Wir hätten die Chance gehabt, uns von China das Positive im Kampf gegen das Corona­Virus abzuschauen und aus deren Fehlern zu lernen. China hat die Pandemie circa vier bis sechs Wochen vor Deutschland durchgemacht - meiner Ansicht nach hat Deutschland versäumt, genauer hinzuschauen und erste wichtige Schritte schneller einzuleiten. Während in China eine Massenquarantäne verhängt wurde, wurden in Deutschland Corona-Parties gefeiert und somit fahrlässig damit umgegangen.

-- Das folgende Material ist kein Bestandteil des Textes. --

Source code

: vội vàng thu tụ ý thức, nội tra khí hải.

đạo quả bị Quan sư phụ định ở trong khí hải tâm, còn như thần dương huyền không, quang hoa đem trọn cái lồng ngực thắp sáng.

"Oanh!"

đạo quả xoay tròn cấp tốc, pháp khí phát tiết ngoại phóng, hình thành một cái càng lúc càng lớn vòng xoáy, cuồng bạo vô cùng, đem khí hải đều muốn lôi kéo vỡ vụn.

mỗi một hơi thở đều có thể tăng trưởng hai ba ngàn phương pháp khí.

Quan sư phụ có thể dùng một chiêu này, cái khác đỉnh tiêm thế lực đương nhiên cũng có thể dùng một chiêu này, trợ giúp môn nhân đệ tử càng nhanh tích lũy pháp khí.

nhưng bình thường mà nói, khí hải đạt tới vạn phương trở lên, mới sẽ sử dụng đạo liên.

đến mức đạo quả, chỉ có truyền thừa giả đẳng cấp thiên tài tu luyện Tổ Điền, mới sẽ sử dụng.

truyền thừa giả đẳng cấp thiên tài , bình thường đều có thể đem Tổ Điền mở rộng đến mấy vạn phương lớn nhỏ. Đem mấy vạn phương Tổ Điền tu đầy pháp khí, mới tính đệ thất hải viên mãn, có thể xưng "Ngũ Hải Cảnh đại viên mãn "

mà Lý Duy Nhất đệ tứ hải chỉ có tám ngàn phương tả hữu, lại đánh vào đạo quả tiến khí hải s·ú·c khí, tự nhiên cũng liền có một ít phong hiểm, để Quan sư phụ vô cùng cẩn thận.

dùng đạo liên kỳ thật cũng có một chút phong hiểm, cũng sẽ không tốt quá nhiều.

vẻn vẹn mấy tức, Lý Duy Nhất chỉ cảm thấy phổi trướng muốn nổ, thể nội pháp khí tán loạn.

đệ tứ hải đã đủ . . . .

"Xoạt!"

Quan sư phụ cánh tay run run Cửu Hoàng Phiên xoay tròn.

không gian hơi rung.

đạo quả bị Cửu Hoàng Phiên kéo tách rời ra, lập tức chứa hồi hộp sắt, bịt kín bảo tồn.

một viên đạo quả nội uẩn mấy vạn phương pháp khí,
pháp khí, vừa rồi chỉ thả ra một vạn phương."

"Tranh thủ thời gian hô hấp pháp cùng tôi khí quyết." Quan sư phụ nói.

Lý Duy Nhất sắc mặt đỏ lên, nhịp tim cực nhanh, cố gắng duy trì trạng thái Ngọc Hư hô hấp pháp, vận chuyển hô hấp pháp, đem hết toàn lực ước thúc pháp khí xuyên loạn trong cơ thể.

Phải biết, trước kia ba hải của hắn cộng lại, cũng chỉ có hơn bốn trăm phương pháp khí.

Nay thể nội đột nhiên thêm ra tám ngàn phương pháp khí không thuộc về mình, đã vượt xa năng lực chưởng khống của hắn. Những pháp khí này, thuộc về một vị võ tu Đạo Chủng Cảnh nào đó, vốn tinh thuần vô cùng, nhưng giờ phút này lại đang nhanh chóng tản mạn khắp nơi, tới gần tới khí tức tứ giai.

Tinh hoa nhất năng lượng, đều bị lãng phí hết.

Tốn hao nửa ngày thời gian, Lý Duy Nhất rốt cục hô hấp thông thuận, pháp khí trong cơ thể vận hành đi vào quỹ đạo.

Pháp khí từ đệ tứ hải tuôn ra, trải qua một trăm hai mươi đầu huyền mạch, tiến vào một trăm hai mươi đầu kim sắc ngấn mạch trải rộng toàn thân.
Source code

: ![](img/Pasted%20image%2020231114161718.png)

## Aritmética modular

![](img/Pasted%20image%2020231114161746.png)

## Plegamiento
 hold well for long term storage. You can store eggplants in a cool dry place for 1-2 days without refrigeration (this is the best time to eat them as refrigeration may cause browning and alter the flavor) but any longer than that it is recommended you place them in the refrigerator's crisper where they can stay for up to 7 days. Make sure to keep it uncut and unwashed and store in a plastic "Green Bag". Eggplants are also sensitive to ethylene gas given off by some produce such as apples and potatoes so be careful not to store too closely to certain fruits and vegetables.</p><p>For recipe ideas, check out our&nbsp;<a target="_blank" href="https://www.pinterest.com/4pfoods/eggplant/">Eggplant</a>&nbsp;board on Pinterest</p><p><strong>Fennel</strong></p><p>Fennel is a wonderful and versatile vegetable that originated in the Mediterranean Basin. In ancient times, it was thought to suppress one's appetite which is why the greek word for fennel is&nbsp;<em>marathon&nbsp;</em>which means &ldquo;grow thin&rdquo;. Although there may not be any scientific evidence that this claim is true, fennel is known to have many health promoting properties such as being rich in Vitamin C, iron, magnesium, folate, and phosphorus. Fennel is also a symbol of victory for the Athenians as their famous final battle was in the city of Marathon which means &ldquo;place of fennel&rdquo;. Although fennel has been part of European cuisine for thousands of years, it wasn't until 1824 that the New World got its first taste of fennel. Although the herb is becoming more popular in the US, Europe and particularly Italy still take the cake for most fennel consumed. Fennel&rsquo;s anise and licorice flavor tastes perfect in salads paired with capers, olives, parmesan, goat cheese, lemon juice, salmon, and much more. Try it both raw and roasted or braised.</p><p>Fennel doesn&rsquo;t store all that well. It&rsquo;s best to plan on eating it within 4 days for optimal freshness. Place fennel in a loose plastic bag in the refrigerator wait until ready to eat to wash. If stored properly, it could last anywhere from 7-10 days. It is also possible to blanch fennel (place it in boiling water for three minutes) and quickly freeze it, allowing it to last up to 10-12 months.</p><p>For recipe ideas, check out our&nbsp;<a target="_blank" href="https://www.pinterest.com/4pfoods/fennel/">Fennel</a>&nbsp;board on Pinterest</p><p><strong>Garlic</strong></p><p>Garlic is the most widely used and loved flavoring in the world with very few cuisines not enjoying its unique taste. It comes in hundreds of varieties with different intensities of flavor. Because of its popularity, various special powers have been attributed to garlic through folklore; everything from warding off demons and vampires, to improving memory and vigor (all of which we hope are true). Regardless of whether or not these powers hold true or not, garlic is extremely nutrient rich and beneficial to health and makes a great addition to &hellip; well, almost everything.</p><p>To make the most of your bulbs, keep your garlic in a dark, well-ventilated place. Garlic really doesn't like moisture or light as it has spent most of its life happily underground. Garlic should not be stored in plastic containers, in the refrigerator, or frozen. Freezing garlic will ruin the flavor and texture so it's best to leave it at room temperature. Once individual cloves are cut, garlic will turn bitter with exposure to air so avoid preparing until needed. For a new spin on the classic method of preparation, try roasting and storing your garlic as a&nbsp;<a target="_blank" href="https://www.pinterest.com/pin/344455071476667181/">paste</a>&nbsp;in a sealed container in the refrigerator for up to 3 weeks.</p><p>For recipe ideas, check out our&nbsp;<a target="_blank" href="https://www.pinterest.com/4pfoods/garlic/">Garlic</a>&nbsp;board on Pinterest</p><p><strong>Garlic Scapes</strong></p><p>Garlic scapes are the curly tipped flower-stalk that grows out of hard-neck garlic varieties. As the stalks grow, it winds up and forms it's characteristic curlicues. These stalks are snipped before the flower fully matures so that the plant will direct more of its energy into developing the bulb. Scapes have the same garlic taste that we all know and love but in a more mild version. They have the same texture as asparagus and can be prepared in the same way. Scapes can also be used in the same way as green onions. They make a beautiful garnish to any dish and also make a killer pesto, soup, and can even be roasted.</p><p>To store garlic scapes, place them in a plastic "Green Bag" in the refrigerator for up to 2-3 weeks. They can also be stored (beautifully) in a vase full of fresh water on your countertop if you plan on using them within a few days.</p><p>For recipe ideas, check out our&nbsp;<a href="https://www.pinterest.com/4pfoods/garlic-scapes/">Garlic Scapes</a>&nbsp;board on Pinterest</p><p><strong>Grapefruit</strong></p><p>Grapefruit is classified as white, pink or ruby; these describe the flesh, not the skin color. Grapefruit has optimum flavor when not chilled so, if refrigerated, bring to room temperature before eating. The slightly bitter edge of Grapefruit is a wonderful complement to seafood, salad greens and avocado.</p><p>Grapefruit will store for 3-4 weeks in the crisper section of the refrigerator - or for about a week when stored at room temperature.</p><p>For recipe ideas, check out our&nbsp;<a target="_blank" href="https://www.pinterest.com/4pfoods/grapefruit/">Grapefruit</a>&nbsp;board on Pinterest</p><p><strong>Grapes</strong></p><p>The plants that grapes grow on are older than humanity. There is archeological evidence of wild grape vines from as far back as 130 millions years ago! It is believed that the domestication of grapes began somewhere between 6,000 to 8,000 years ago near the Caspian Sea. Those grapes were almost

Für die Zeit nach der Corona-Pandemie sollten wir nicht zur Tagesordnung übergehen, sondern überlegen und planen, was beim nächsten Mal zu tun wäre. Wie bereiten wir uns auf eine ernste Katastrophe vor, die auch junge Menschen dahin rafft?! Die Chinesen hatten aus der SARS-Katastrophe gelernt, die ersten Entscheidungen waren zu langsam getroffen und umgesetzt, dann jedoch ging es Schlag auf Schlag. Meiner Meinung nach haben die Chinesen aus ihren damaligen Fehlern gelernt.